● YOUR TASKS:
- A) List every year or decade that the passage on malaria drug development gives as a date.
- B) Write out the passage on malaria drug development, beginning at the words "Just nine easy" and stopping after "the malaria parasite.".

● PROVIDED TEXT:

━━━━━━━━

Just nine easy steps to drug development. Except, they aren’t easy. Dr. Tu examined over 3000 compounds for malaria treatment. Each one probably got to step 5 before she could accept or reject it. That took decades.
In fact, Dr. Tu’s initial results weren’t published until the 1980s, 15 years after she started. And it took more than that to get a drug that she knew would be safe and effective against malaria. The researchers had to develop a derivative of the active ingredient, artemisinin so that the drug would stay in the body long enough to actually work against the malaria parasite.
But at that point, the drug still wasn’t available to anyone. Big Pharma had to step in at that point to bring Dr. Tu’s treatment to everyone:
A Swiss company, Novartis, finally broke the logjam. It bought a new Chinese patent on a mix of artemether, an artemisinin derivative, and lumefantrine, another Chinese drug, and took out Western patents, planning to sell it under the name Riamet at high prices to tourists and militaries; in 2001, it agreed to sell it nearly at cost to the W.H.O. under the name Coartem.
The money to buy the drug on a large scale became available with the creation of the Global Fund to Fight AIDS, Tuberculosis, and Malaria in 2002 and the Bush administration’s introduction of the President’s Malaria Initiative in 2005. Now, about 150 million doses of several combinations are bought for poor countries each year.

━━━━━━━━

● Collected data:
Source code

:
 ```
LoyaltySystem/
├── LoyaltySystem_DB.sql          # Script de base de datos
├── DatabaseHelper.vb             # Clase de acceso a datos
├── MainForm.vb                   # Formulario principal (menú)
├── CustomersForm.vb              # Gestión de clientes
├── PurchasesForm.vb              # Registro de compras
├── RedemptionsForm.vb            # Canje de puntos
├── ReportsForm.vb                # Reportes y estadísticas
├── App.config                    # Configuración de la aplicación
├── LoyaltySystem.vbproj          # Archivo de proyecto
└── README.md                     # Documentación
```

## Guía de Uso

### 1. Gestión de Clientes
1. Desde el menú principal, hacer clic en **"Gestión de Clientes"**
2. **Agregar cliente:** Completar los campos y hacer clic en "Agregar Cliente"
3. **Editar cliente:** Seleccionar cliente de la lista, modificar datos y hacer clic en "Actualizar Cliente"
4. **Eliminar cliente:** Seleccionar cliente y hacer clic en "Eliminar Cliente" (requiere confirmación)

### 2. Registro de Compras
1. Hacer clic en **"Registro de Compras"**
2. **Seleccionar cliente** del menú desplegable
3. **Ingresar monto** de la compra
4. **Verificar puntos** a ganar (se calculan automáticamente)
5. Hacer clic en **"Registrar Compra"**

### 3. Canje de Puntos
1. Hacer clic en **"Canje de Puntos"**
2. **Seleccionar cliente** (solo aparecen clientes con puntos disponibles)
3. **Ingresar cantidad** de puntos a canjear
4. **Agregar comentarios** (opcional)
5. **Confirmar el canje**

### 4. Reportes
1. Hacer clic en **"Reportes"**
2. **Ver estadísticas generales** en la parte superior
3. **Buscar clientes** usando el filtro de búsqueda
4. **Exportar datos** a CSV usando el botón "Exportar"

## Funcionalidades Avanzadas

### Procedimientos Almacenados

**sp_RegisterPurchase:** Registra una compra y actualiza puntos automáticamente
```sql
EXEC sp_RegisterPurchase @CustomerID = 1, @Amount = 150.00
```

━━━━━━━━

● ANSWERS TO THIS EXERCISE:
- A) 1980s, 2001, 2002, 2005

- B)
Just nine easy steps to drug development. Except, they aren’t easy. Dr. Tu examined over 3000 compounds for malaria treatment. Each one probably got to step 5 before she could accept or reject it. That took decades.
In fact, Dr. Tu’s initial results weren’t published until the 1980s, 15 years after she started. And it took more than that to get a drug that she knew would be safe and effective against malaria. The researchers had to develop a derivative of the active ingredient, artemisinin so that the drug would stay in the body long enough to actually work against the malaria parasite.